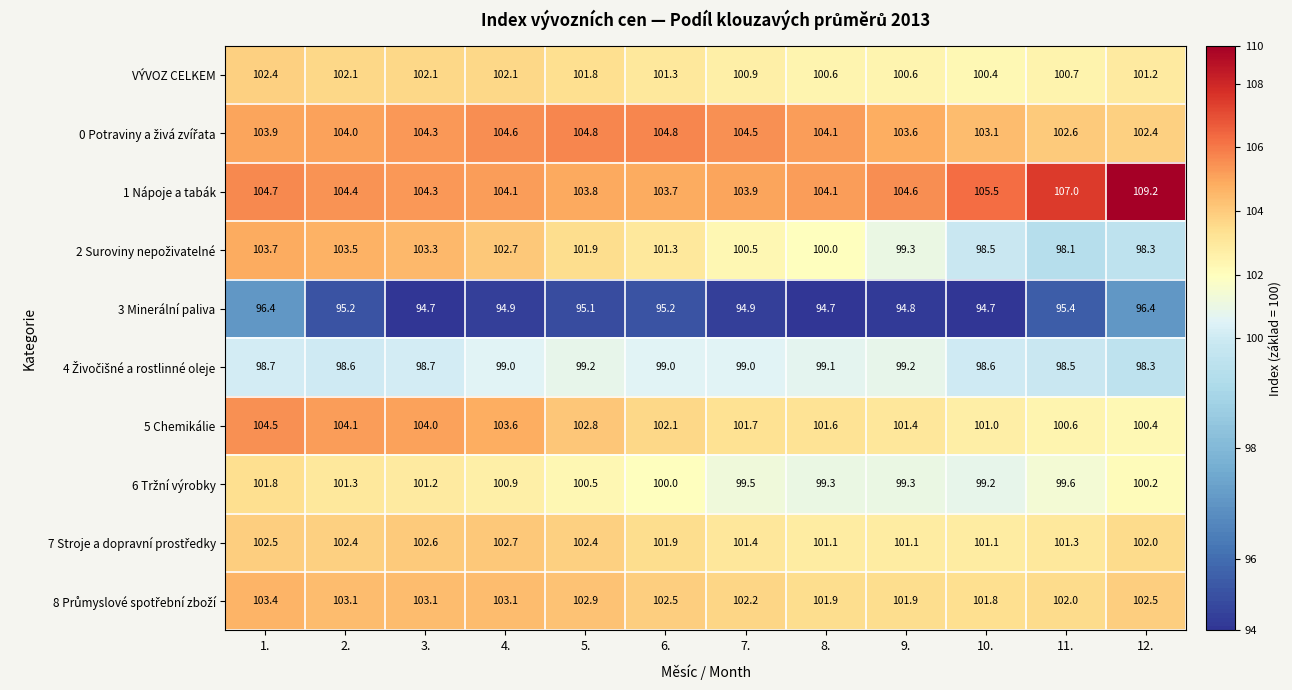

Which category has the lowest value in the 5 Chemikálie series?

12.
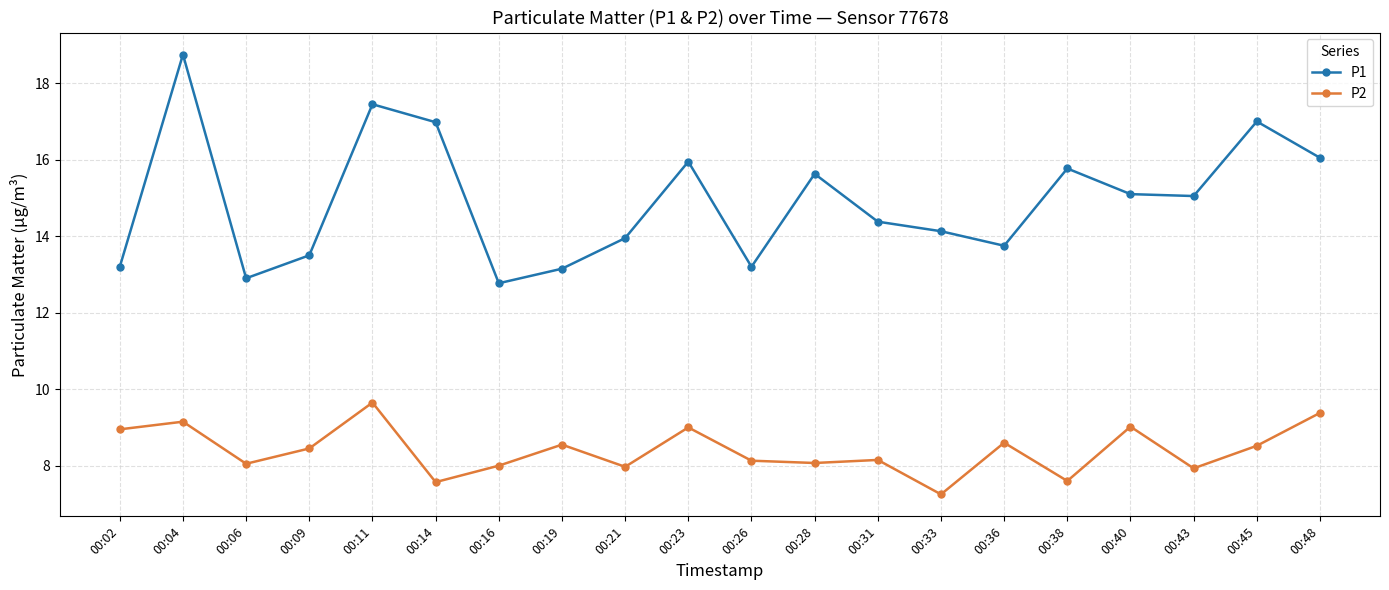

What is the spread (max minus min) of values at 00:28?

7.6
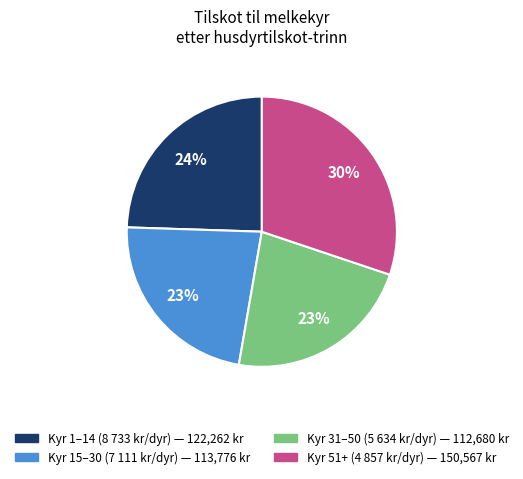

How many slices are in this pie chart?

4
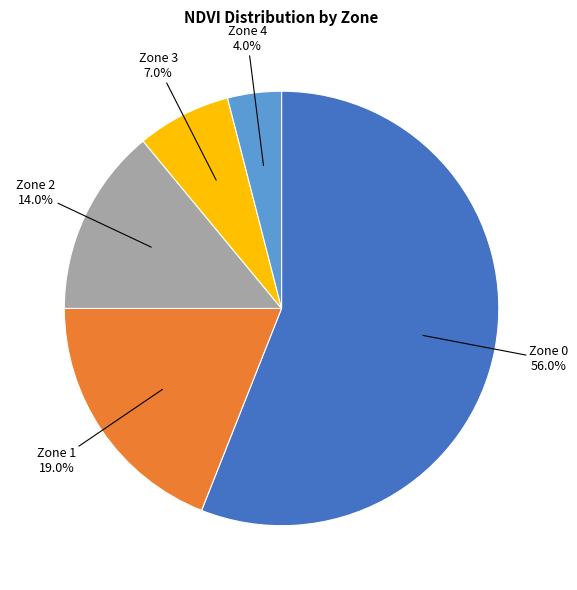

How many segments does this pie chart have?

5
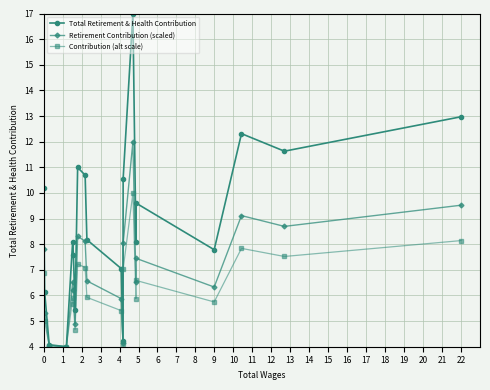

Count the number of data series in this chart.

3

* Exercise objective *
Reproduce the text of every record above word for word, omitting the pictures.

* Task output *
Which category has the lowest value in the 5 Chemikálie series?

12.

What is the spread (max minus min) of values at 00:28?

7.6

How many slices are in this pie chart?

4

How many segments does this pie chart have?

5

Count the number of data series in this chart.

3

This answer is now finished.